À Schaerbeek, la neutralité a un voile… et il faut l’ôter pour mériter son diplôme
Par Bouchaib El Bazi
C’est une histoire belge, mais à la sauce républicaine dure , à Schaerbeek, deux élèves musulmanes voilées ont brillamment terminé leurs études secondaires, mais n’ont pas eu droit à leur moment de gloire sur scène. Le motif ? Un fichu foulard. Ou plutôt, un « signe convictionnel », comme on dit quand on veut faire sérieux, neutre, et surtout… absurde.
La scène se passe lors de la proclamation des diplômés de 6e secondaire. Les deux jeunes filles se sont présentées, fières et méritantes, prêtes à savourer l’aboutissement de douze années de scolarité. Mais la République des règlements d’ordre intérieur — version Schaerbeek — les attendait au tournant , « Pas de voile sur le podium ! » La neutralité, voyez-vous, c’est important. Surtout quand elle permet d’humilier poliment des adolescentes devant leurs camarades, leurs familles et l’Histoire.
Neutralité à géométrie variable
Le plus savoureux dans cette tragédie burlesque, c’est l’explication officielle. L’école n’a fait que suivre « le règlement voté par le conseil communal ». On imagine bien la scène , une salle de réunion, un PowerPoint, des élus très neutres (souvent très blancs), et au fond de la salle, une urne pleine de principes vides. La neutralité, décrètent-ils, commence à l’entrée de l’école et s’étend jusqu’aux gradins du gymnase où l’on remet les diplômes. Il ne faudrait surtout pas qu’un foulard interfère avec le décorum laïque de la République communale.
Mais ce n’est pas du racisme, voyons. C’est du règlement.
C’est la magie administrative , si c’est écrit noir sur blanc, alors ce n’est plus une violence, c’est une procédure. On ne discrimine pas, on applique. On n’humilie pas, on exécute le règlement.

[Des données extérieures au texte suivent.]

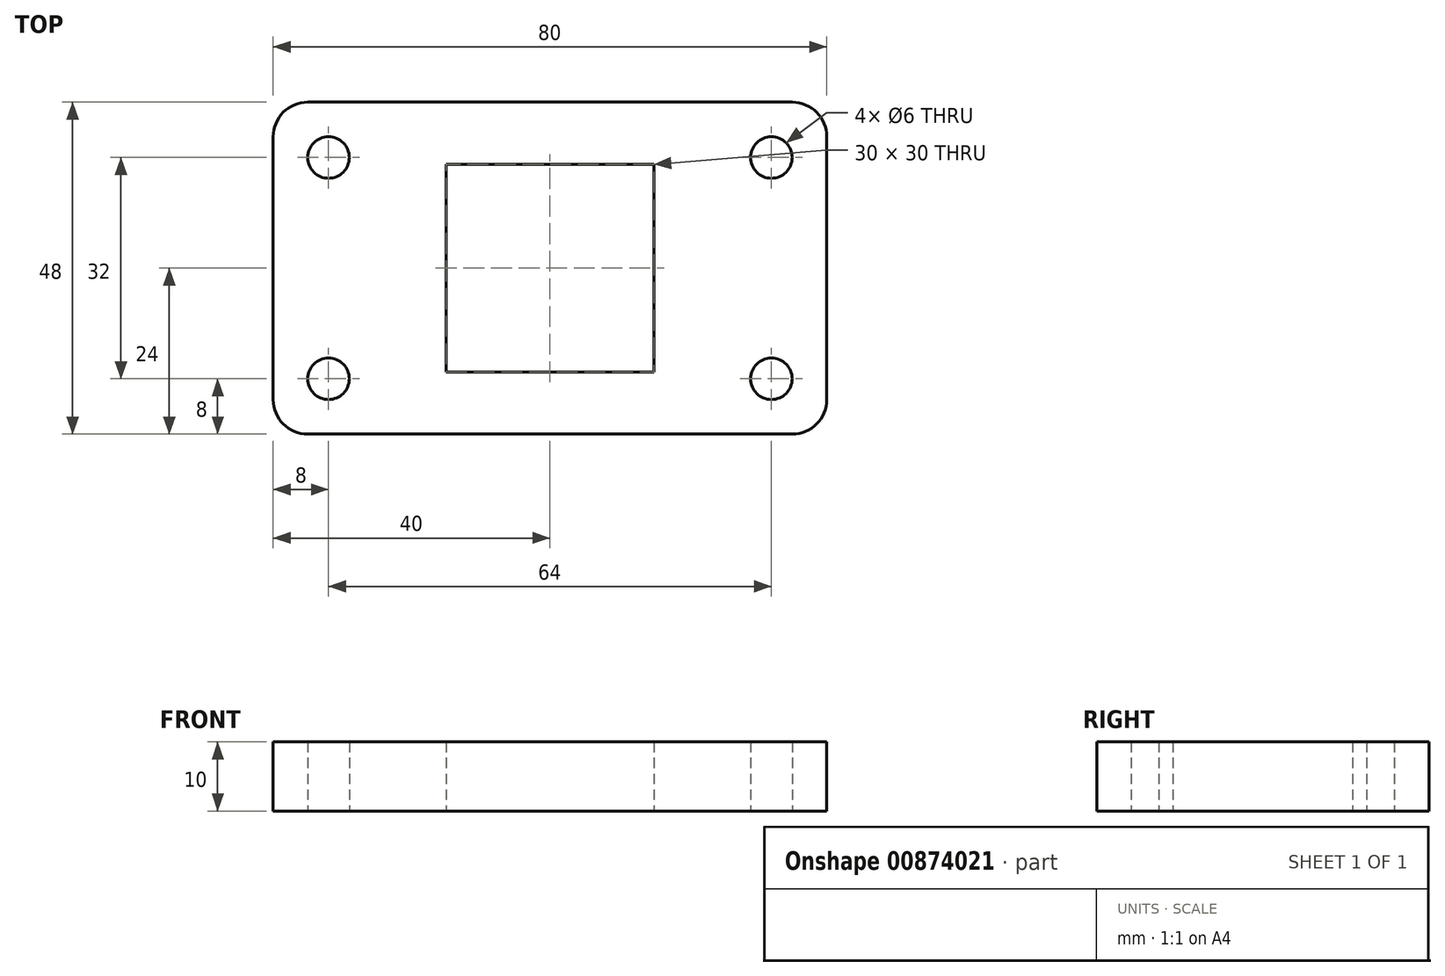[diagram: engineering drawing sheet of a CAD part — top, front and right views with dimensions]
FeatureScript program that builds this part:
annotation { "Feature Type Name" : "Feature", "Feature Type Description" : "" }
export const myFeature = defineFeature(function(context is Context, id is Id, definition is map)
    precondition{}
    {
        {
            var Q0;
            Q0=qCreatedBy(makeId("Top.planeOp"),FACE);
            var sketch = newSketch(context, id + "F0", { "sketchPlane" : qUnion([Q0])});
            skLineSegment(sketch, "E0.bottom", {"start": v(15, -15) * mm, "end": v(-15, -15) * mm});
            skLineSegment(sketch, "E0.top", {"start": v(15, 15) * mm, "end": v(-15, 15) * mm});
            skLineSegment(sketch, "E0.left", {"start": v(15, -15) * mm, "end": v(15, 15) * mm});
            skLineSegment(sketch, "E0.right", {"start": v(-15, -15) * mm, "end": v(-15, 15) * mm});
            skPoint(sketch, "E0.middle", {"position": v(0, 0) * mm});
            skLineSegment(sketch, "E1.bottom", {"start": v(3.97, -15) * mm, "end": v(-3.97, -15) * mm});
            skLineSegment(sketch, "E1.top", {"start": v(3.97, 15) * mm, "end": v(-3.97, 15) * mm});
            skLineSegment(sketch, "E1.left", {"start": v(3.97, -15) * mm, "end": v(3.97, 15) * mm});
            skLineSegment(sketch, "E1.right", {"start": v(-3.97, -15) * mm, "end": v(-3.97, 15) * mm});
            skLineSegment(sketch, "E2.bottom", {"start": v(40, -24) * mm, "end": v(-40, -24) * mm});
            skLineSegment(sketch, "E2.top", {"start": v(40, 24) * mm, "end": v(-40, 24) * mm});
            skLineSegment(sketch, "E2.left", {"start": v(40, -24) * mm, "end": v(40, 24) * mm});
            skLineSegment(sketch, "E2.right", {"start": v(-40, -24) * mm, "end": v(-40, 24) * mm});
            skPoint(sketch, "E3", {"position": v(32, 16) * mm});
            skCircle(sketch, "E4", {"center": v(32, 16) * mm, "radius": 3 * mm});
            skPoint(sketch, "E5", {"position": v(32, -16) * mm});
            skPoint(sketch, "E6", {"position": v(-32, -16) * mm});
            skPoint(sketch, "E7", {"position": v(-32, 16) * mm});
            skCircle(sketch, "E8", {"center": v(0, 0) * mm, "radius": 27 * mm});
            skLineSegment(sketch, "E9", {"start": v(0, 0) * mm, "end": v(27, 0) * mm});
            skPoint(sketch, "E9.endSnap0", {"position": v(15, 0) * mm});
            skPoint(sketch, "E10", {"position": v(32, 9) * mm});
            skLineSegment(sketch, "E11", {"start": v(0, 0) * mm, "end": v(32, 9) * mm});
            skPoint(sketch, "E12", {"position": v(0, -19.5) * mm});
            skSolve(sketch);
        }
        {
            var Q0;
            {var subQ0=sQuery(id+"F0.wireOp",EDGE,"E2.right");Q0=makeQuery(id+"F0.imprint","IMPRINT",FACE,{"disambiguationData":[TD([[makeQuery(id+"F0.imprint","IMPRINT",EDGE,{"derivedFrom":subQ0}),-1.0]])]});}
            var Q1;
            {var subQ7=sQuery(id+"F0.wireOp",EDGE,"E0.right");Q1=makeQuery(id+"F0.imprint","IMPRINT",FACE,{"disambiguationData":[TD([[makeQuery(id+"F0.imprint","IMPRINT",EDGE,{"derivedFrom":subQ7}),1.0]])]});}
            var Q2;
            {var subQ0=sQuery(id+"F0.wireOp",EDGE,"E9");var subQ1=sQuery(id+"F0.wireOp",EDGE,"E0.left");var subQ2=makeQuery(id+"F0.imprint","INTERSECT",VERTEX,{"derivedFrom":[subQ1,subQ0]});Q2=makeQuery(id+"F0.imprint","IMPRINT",FACE,{"disambiguationData":[TD([[makeQuery(id+"F0.imprint","IMPRINT",EDGE,{"disambiguationData":[TD([[subQ2,-1.0]])],"derivedFrom":subQ1}),-1.0]])]});}
            var Q3;
            {var subQ0=sQuery(id+"F0.wireOp",EDGE,"E2.left");Q3=makeQuery(id+"F0.imprint","IMPRINT",FACE,{"disambiguationData":[TD([[makeQuery(id+"F0.imprint","IMPRINT",EDGE,{"derivedFrom":subQ0}),1.0]])]});}
            var Q4;
            Q4=makeQuery(id+"F0.imprint","IMPRINT",FACE,{"disambiguationData":[TD([[makeQuery(id+"F0.imprint","IMPRINT",EDGE,{"derivedFrom":sQuery(id+"F0.wireOp",EDGE,"E4")}),1.0]])]});
            extrude(context, id + "F1", {"entities" : qUnion([Q0, Q1, Q2, Q3, Q4]), "depth" : 10 * mm, "offsetDistance" : 25 * mm});
        }
        {
            var Q0;
            Q0=makeQuery(id+"F1.opExtrude","SWEPT_EDGE",EDGE,{"disambiguationData":[OSD([sQuery(id+"F0.wireOp",EDGE,"E2.top"),sQuery(id+"F0.wireOp",EDGE,"E2.left")])]});
            var Q1;
            Q1=makeQuery(id+"F1.opExtrude","SWEPT_EDGE",EDGE,{"disambiguationData":[OSD([sQuery(id+"F0.wireOp",EDGE,"E2.bottom"),sQuery(id+"F0.wireOp",EDGE,"E2.left")])]});
            var Q2;
            Q2=makeQuery(id+"F1.opExtrude","SWEPT_EDGE",EDGE,{"disambiguationData":[OSD([sQuery(id+"F0.wireOp",EDGE,"E2.top"),sQuery(id+"F0.wireOp",EDGE,"E2.right")])]});
            var Q3;
            Q3=makeQuery(id+"F1.opExtrude","SWEPT_EDGE",EDGE,{"disambiguationData":[OSD([sQuery(id+"F0.wireOp",EDGE,"E2.bottom"),sQuery(id+"F0.wireOp",EDGE,"E2.right")])]});
            fillet(context, id + "F2", {"entities" : qUnion([Q0, Q1, Q2, Q3]), "radius" : 5 * mm, "tangentPropagation" : true, "allowEdgeOverflow" : false});
        }
        {
            var Q0;
            Q0=sQuery(id+"F0.wireOp",VERTEX,"E3");
            var Q1;
            Q1=sQuery(id+"F0.wireOp",VERTEX,"E5");
            var Q2;
            Q2=sQuery(id+"F0.wireOp",VERTEX,"E7");
            var Q3;
            Q3=sQuery(id+"F0.wireOp",VERTEX,"E6");
            var Q4;
            Q4=makeQuery(id+"F1.opExtrude","SWEPT_BODY",BODY,{"disambiguationData":[OSD([sQuery(id+"F0.wireOp",EDGE,"E0.bottom"),sQuery(id+"F0.wireOp",EDGE,"E0.top"),sQuery(id+"F0.wireOp",EDGE,"E0.left"),sQuery(id+"F0.wireOp",EDGE,"E0.right"),sQuery(id+"F0.wireOp",EDGE,"E1.bottom"),sQuery(id+"F0.wireOp",EDGE,"E1.top"),sQuery(id+"F0.wireOp",EDGE,"E2.bottom"),sQuery(id+"F0.wireOp",EDGE,"E2.top"),sQuery(id+"F0.wireOp",EDGE,"E2.left"),sQuery(id+"F0.wireOp",EDGE,"E2.right")])]});
            hole(context, id + "F3", {"style" : HoleStyle.SIMPLE, "endStyle" : HoleEndStyle.THROUGH, "oppositeDirection" : true, "standardTappedOrClearance" : lookupTablePath({ "standard" : "ISO", "size" : "6", "type" : "Drilled" }), "standardBlindInLast" : lookupTablePath({ "standard" : "ISO", "size" : "6", "type" : "Drilled" }), "holeDiameter" : 6 * mm, "majorDiameter" : 5 * mm, "isTappedThrough" : true, "tappedDepth" : 12 * mm, "tapClearance" : 3, "locations" : qUnion([Q0, Q1, Q2, Q3]), "scope" : qUnion([Q4])});
        }
    });
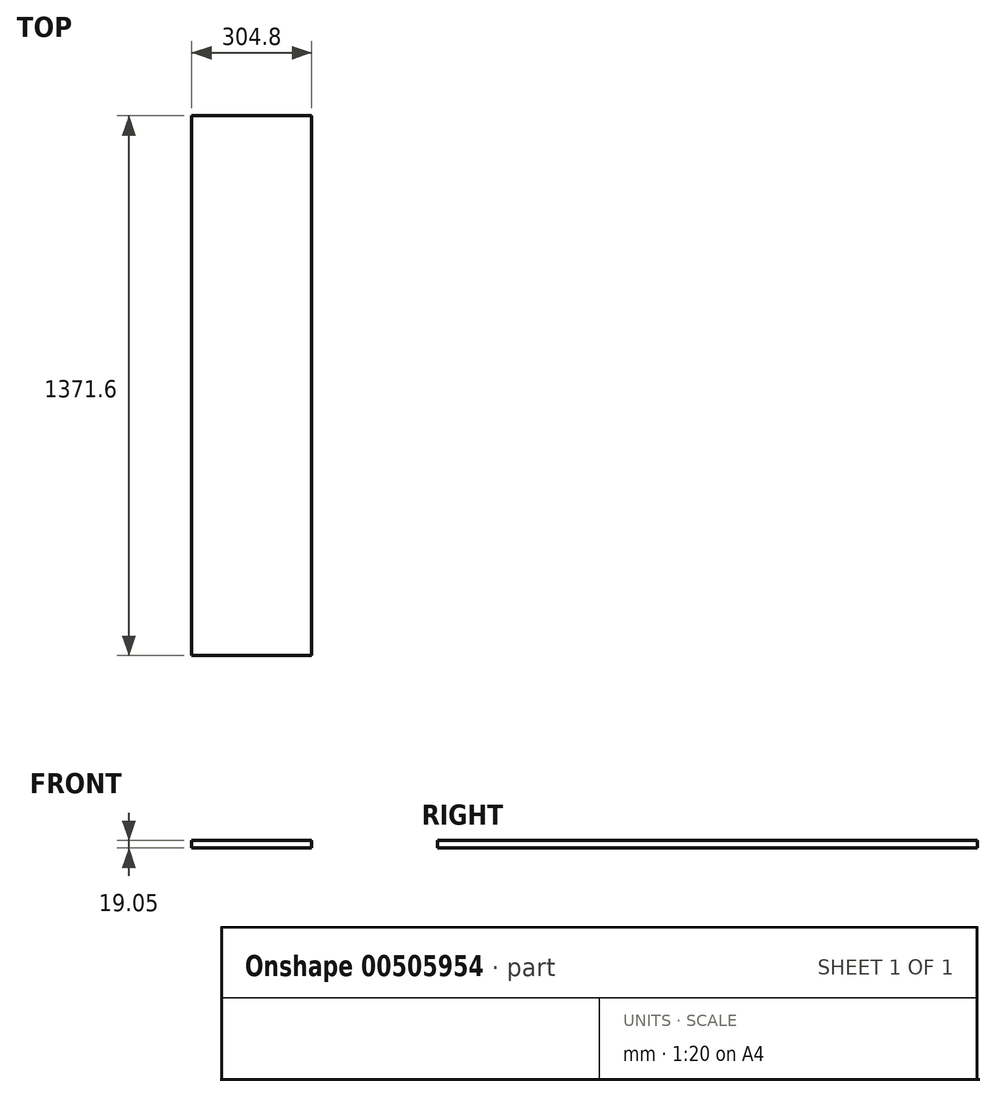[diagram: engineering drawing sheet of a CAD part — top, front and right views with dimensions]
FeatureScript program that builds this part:
annotation { "Feature Type Name" : "Feature", "Feature Type Description" : "" }
export const myFeature = defineFeature(function(context is Context, id is Id, definition is map)
    precondition{}
    {
        {
            var Q0;
            Q0=qCreatedBy(makeId("Top.planeOp"),FACE);
            var sketch = newSketch(context, id + "F0", { "sketchPlane" : qUnion([Q0])});
            skLineSegment(sketch, "E0.bottom", {"start": v(-39.06, 1304.51) * mm, "end": v(265.74, 1304.51) * mm});
            skLineSegment(sketch, "E0.top", {"start": v(-39.06, -67.09) * mm, "end": v(265.74, -67.09) * mm});
            skLineSegment(sketch, "E0.left", {"start": v(-39.06, 1304.51) * mm, "end": v(-39.06, -67.09) * mm});
            skLineSegment(sketch, "E0.right", {"start": v(265.74, 1304.51) * mm, "end": v(265.74, -67.09) * mm});
            skSolve(sketch);
        }
        {
            var Q0;
            Q0=makeQuery(id+"F0.imprint","IMPRINT",FACE,{"disambiguationData":[TD([[makeQuery(id+"F0.imprint","IMPRINT",EDGE,{"derivedFrom":sQuery(id+"F0.wireOp",EDGE,"E0.bottom")}),-1.0]])]});
            extrude(context, id + "F1", {"entities" : qUnion([Q0]), "depth" : 19.05 * mm, "offsetDistance" : 25.4 * mm});
        }
    });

Et on le fait avec ce petit sourire crispé qui dit , « Ce n’est pas personnel, c’est pour tous les signes. » Sauf qu’étrangement, ce sont toujours les mêmes têtes que cela frappe.
Un moment de fête ? Non, un test de conformité.
Imaginez un instant , votre enfant finit l’école, la famille est rassemblée, les résultats sont excellents, l’avenir s’ouvre… et on vous dit , « Félicitations, mais restez assises au fond, votre foulard est une entorse à notre neutralité. » Ce n’est plus une école, c’est un concours de respectabilité. Et ici, la neutralité n’est pas une valeur commune — c’est une douane identitaire.
Quand le foulard devient plus visible que l’intelligence
À Schaerbeek, ce ne sont pas deux élèves qui ont été exclues d’un rite de passage. C’est toute une génération qui comprend que ses réussites sont conditionnelles. Le message est limpide , peu importe ton mérite, tes efforts, ta réussite. Si tu portes un voile, tu es suspecte. Pas d’accès à la scène. La lumière est réservée à celles et ceux qui savent rester dans l’ombre des règlements.
Post-scriptum hypocrite
Le communiqué communal, pour ne pas faire trop sévère, se termine par une promesse , cela ne se reproduira plus. On sent l’élan de compassion, l’indignation calculée. Mais on garde le règlement, bien sûr. On ne va pas tout chambouler pour deux élèves. On va juste mieux le communiquer, peut-être, ou organiser une cérémonie alternative. Un genre de cérémonie parallèle pour les déviants de la neutralité — avec buffet halal, pourquoi pas.
A Schaerbeek, on honore les cerveaux… à condition qu’ils ne soient pas couverts.
Mais après tout, c’est peut-être ça, le progrès à la belge , un foulard de moins pour un diplôme de plus, et une neutralité toujours plus blanche que neige.